Several lawmakers, including the chair of the House Armed Services Committee (HASC), said they would support including the Navy’s 20-year, $21 billion plan to improve public shipyards as part of the White House’s proposed infrastructure package.
“This is a real infrastructure issue for us nationwide. Shipbuilding and ship repair capability is stressed, to put it mildly. Certainly, that is crucial for national security and national defense, but it’s also an incredibly important part of our economy that we should strive to preserve so I would be supportive of that,” HASC Chair Adam Smith (D-Wash.) said Wednesday.
Rep. Derek Kilmer (D-Wash.) called on HASC to continue support for the Navy’s Shipyard Infrastructure Optimization Program (SIOP) during a hearing where non-committee members testified on their defense-related priorities for the next fiscal year.

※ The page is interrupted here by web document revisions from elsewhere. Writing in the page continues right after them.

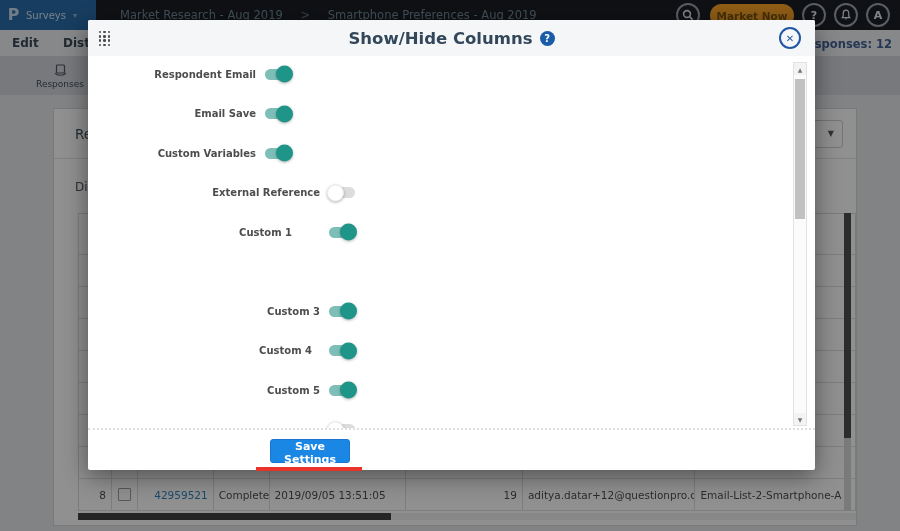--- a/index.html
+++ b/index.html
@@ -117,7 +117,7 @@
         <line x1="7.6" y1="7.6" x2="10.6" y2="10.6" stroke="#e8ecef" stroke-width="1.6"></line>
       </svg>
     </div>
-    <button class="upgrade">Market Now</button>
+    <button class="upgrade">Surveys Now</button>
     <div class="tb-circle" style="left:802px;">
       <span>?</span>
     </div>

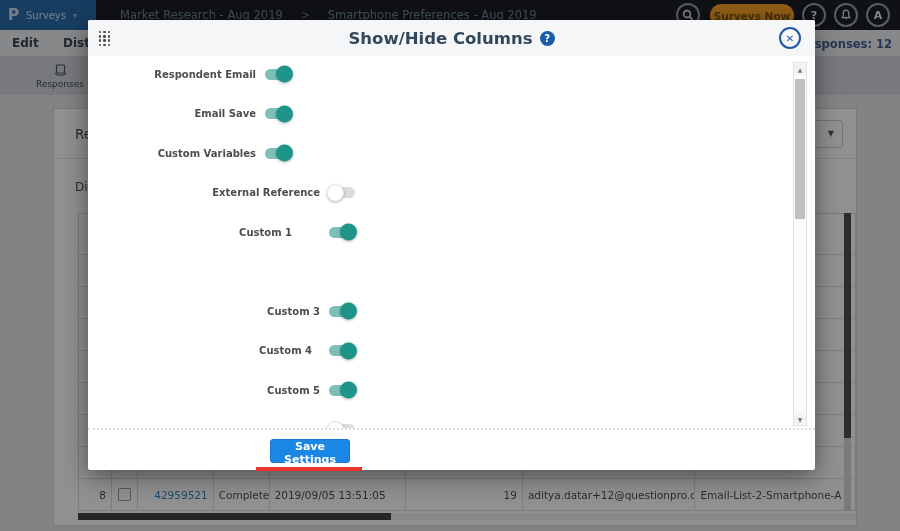--- a/index.html
+++ b/index.html
@@ -21,7 +21,7 @@
 
   
   .subnav{position:absolute;left:0;top:30px;width:900px;height:26px;background:#eef0f2;z-index:1;}
-  .subnav-item{position:absolute;top:6px;font-size:12px;font-weight:bold;color:#33444e;cursor:pointer;}
+  .subnav-item{position:absolute;top:6px;font-size:15px;font-weight:bold;color:#33444e;cursor:pointer;}
   .responses-count{position:absolute;right:8px;top:7px;font-size:11.5px;font-weight:bold;color:#3c5d8f;}
 
   

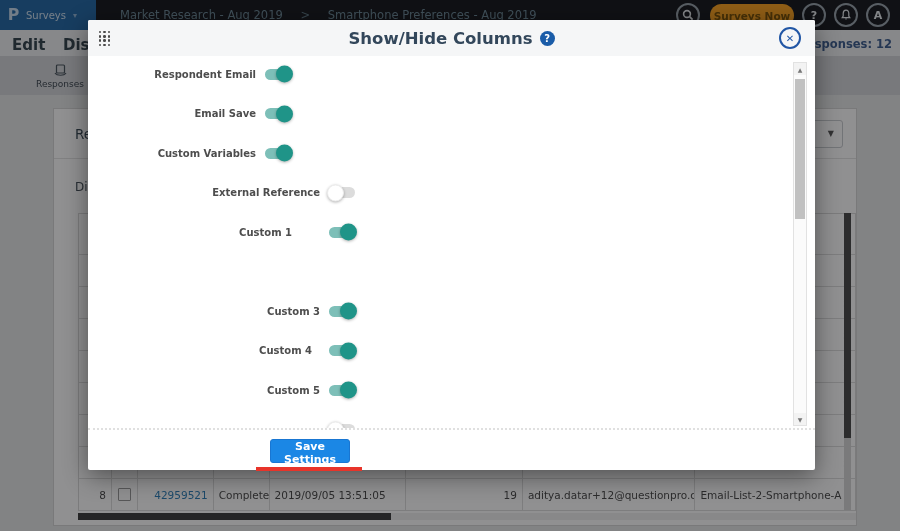--- a/index.html
+++ b/index.html
@@ -77,7 +77,7 @@
   .toggle-row{position:absolute;height:20px;display:flex;align-items:center;justify-content:flex-end;}
   .toggle-row.ind0{left:0;width:203px;}
   .toggle-row.ind1{left:8px;width:259px;}
-  .toggle-label{font-size:10px;font-weight:bold;color:#4d4d4d;white-space:nowrap;}
+  .toggle-label{font-size:14px;font-weight:normal;color:#4d4d4d;white-space:nowrap;}
   .toggle{position:relative;width:26px;height:11px;border-radius:6px;margin-left:9px;display:inline-block;cursor:pointer;flex:0 0 auto;}
   .toggle.on{background:#7dbfb8;}
   .toggle.off{background:#dcdcdc;}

“The timely execution of SIOP is vital to the Navy’s mission, to the security of the work being done in the shipyards and to our national security. Any delays or shortfalls in SIOP could result in additional aging and damage to the already substandard facilities, utilities, dry docks, equipment and information technology infrastructure at the four public yards,” Kilmer said, noting his district includes the Puget Sound Naval Shipyard at Naval Base Kitsap. “These are investments that need to be made and certainly it seems like a great opportunity to include this in a broader conversation around our infrastructure [plan].”
Rep. Joe Courtney (D-Conn.), chair of the HASC Seapower Subcommittee, noted he’s had discussion with Kilmer on pushing for SIOP to be included in the $2.3 trillion infrastructure package which is currently being negotiated between the Biden administration and Congress.
“To me, there is an opportunity in the infrastructure package to do a major catch-up in terms of a really neglected deterioration in our shipyards,” Courtney said.
Acting Navy Secretary Thomas Harker told lawmakers recently the service would look at accelerating SIOP if additional funds were to become available, citing the infrastructure package as a potential opportunity to push the program forward (Defense Daily, April 30).
“I know there’s been talk by different folks on the Hill about putting that into the infrastructure bill. It’s something that we would appreciate the opportunity to accelerate that program because it is very critical to our success moving forward,” Harker said during a House Appropriations Committee’s Defense subcommittee hearing on April 29.
Kilmer noted when Harker visited the Puget shipyard last week he said the primary dry dock onsite would be “functionally obsolete” by 2034 and unable to handle the next class of aircraft carriers without significant upgrades.
A bipartisan group of lawmakers on April 28 introduced a new bill to provide $25 billion in funds to help recapitalize public and private shipyards supporting the Navy, to include $21 billion for the Navy’s four public shipyards, $2 billion for major private new construction shipyards, and $2 billion for capital equipment improvements to Navy private repair shipyard repair and modernization facilities (Defense Daily, April 28).